After Michael Chandler went to bat for UFC over fighter pay, Aljamain Sterling took the time to respond in favor of the athletes.

UFC 273: Volkanovski v The Korean Zombie Photo by Mike Roach/Zuffa LLC

Aljamain Sterling has responded to Michael Chandler’s recent claim that Ultimate Fighting Championship (UFC) fighter pay is right where it needs to be given how hard the promotion works in comparison to its athletes.

“I think people think we should make a lot more money because the UFC makes a ton of money on their shows,” Chandler said on the How U Livin J Piven podcast. “Well, UFC’s been at it since 1993. Dana White has had 10,000 sleepless nights when most of us fighters are just showing up to practice and going to bed, laying our head on the pillow and getting after it, and getting paid a decent wage for what we do.”

Sterling broke down the financial reality of many fighters coming up in the organization and how thin the margins are recently on his personal YouTube channel.

“Him saying Dana White had 10,000 sleepless nights,” Sterling said (transcript via MMA Fighting). “Michael Chandler, you’ve been competing since you were out of the womb pretty much. What about all your sleepless nights of training, cutting weight? What about all the other fighters training, cutting weight? You can’t say all we do is go to the gym, train, sleep and repeat. Some of us have second jobs. I had a second job all the way through my career until after I beat ‘Tanquino’ [Augusto Mendes].

“I came into UFC at eight and eight, $8,000 to win, $8,000 to show,” Sterling continued. “So if step on the scale, I show up, and I step into the Octagon, I make $8,000. Before taxes, before expenses, just to get to the fight, travel expenses, all that, food, equipment, we’re not talking about any of that included.

“Then I make another $8,000 if I win,” he added. “Now, minus pay for coaches ... five percent to [coach] Ray [Longo], five percent to [coach] Matt [Serra], 10 percent to management, then I pay taxes on whatever’s left, what I keep.... My second fight is 10 and 10, my third fight is 12 and 12, the last fight on my contract is 14 and 14.

“Now, you guys do the math,” he said. “I’d have been making $56,000 starting, in Long Island [New York], as a physical education teacher, plus benefits, plus a retirement. So when you weigh that out, for Michael Chandler to say fighters just wake up, train, go to sleep, that’s kind of like, do you not value what you bring to the table for your bosses?”

Sterling pointed out that UFC was breaking records and making tons of money.

“If you get to a certain threshold, there should be a bottom line minimum of what everyone should get, which should be enough to sustain themselves from not having or needing to work another job,” he suggested.

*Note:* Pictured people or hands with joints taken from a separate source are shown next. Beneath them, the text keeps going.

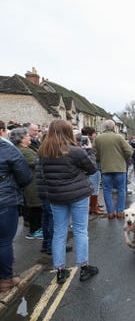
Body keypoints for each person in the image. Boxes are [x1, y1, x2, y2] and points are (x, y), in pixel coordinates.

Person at [37, 119, 99, 284]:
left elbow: (43, 175)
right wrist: (90, 151)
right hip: (78, 195)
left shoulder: (43, 152)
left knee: (59, 233)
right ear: (68, 132)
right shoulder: (75, 151)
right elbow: (92, 169)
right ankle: (84, 268)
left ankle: (60, 271)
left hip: (56, 196)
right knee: (80, 231)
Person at [0, 120, 32, 293]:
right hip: (5, 201)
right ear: (2, 131)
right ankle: (5, 279)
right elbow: (25, 176)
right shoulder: (7, 149)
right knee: (4, 241)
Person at [94, 120, 133, 220]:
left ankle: (110, 213)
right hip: (120, 168)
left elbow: (95, 154)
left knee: (107, 190)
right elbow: (129, 151)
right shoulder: (119, 137)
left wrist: (101, 159)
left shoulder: (98, 138)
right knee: (121, 190)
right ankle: (120, 212)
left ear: (104, 127)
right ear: (114, 127)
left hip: (105, 168)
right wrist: (123, 158)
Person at [10, 127, 43, 239]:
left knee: (36, 208)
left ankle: (37, 229)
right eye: (27, 136)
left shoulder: (26, 148)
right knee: (35, 208)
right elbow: (37, 161)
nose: (30, 137)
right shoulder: (22, 150)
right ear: (21, 139)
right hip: (31, 184)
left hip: (34, 182)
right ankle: (34, 231)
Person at [81, 126, 104, 216]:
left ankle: (94, 206)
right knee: (95, 187)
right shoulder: (92, 142)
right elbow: (95, 155)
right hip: (95, 167)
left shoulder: (81, 142)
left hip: (88, 168)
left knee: (93, 187)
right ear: (90, 134)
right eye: (94, 133)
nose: (96, 135)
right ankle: (93, 208)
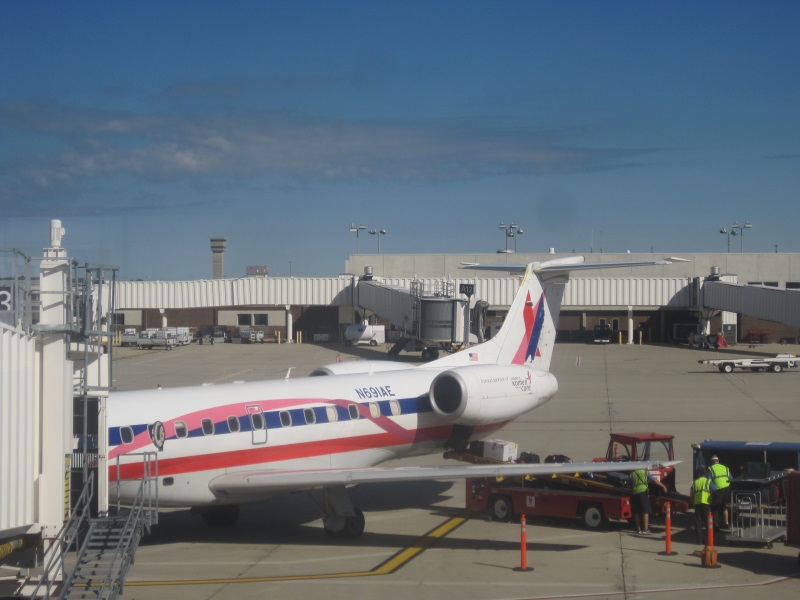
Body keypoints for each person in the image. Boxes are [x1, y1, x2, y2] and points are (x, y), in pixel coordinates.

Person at [630, 468, 668, 534]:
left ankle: (638, 529)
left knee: (637, 512)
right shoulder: (645, 472)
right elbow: (654, 480)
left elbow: (628, 484)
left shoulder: (632, 474)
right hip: (643, 493)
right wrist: (663, 486)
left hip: (635, 493)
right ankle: (645, 529)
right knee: (646, 511)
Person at [691, 467, 715, 543]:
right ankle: (709, 539)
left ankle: (699, 539)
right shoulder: (708, 481)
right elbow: (715, 489)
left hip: (697, 504)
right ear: (706, 474)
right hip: (706, 504)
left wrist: (693, 503)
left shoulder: (695, 482)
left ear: (699, 474)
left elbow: (692, 494)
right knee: (708, 522)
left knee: (698, 522)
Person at [707, 455, 732, 528]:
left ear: (712, 462)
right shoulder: (725, 467)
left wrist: (714, 489)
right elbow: (731, 478)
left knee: (716, 508)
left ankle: (716, 525)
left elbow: (709, 481)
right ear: (718, 461)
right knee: (724, 507)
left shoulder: (711, 469)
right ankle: (726, 523)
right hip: (727, 489)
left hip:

“At the end of the day, Chandler, you and I could agree that there is more to spread around for the fighters based on the numbers that have been shown and revealed,” Sterling said. “I’m not saying the UFC doesn’t do a great job of making sure they’re making millionaires, but to say we couldn’t be doing more, couldn’t be doing better for the fighters, I think you’d be lying to yourself. But it is what it is. I think brighter days are going to come eventually.”

With UFC still paying its fighters closer to 20 percent of revenue than the 50 percent that is the standard of other major leagues, the only way things can go is up.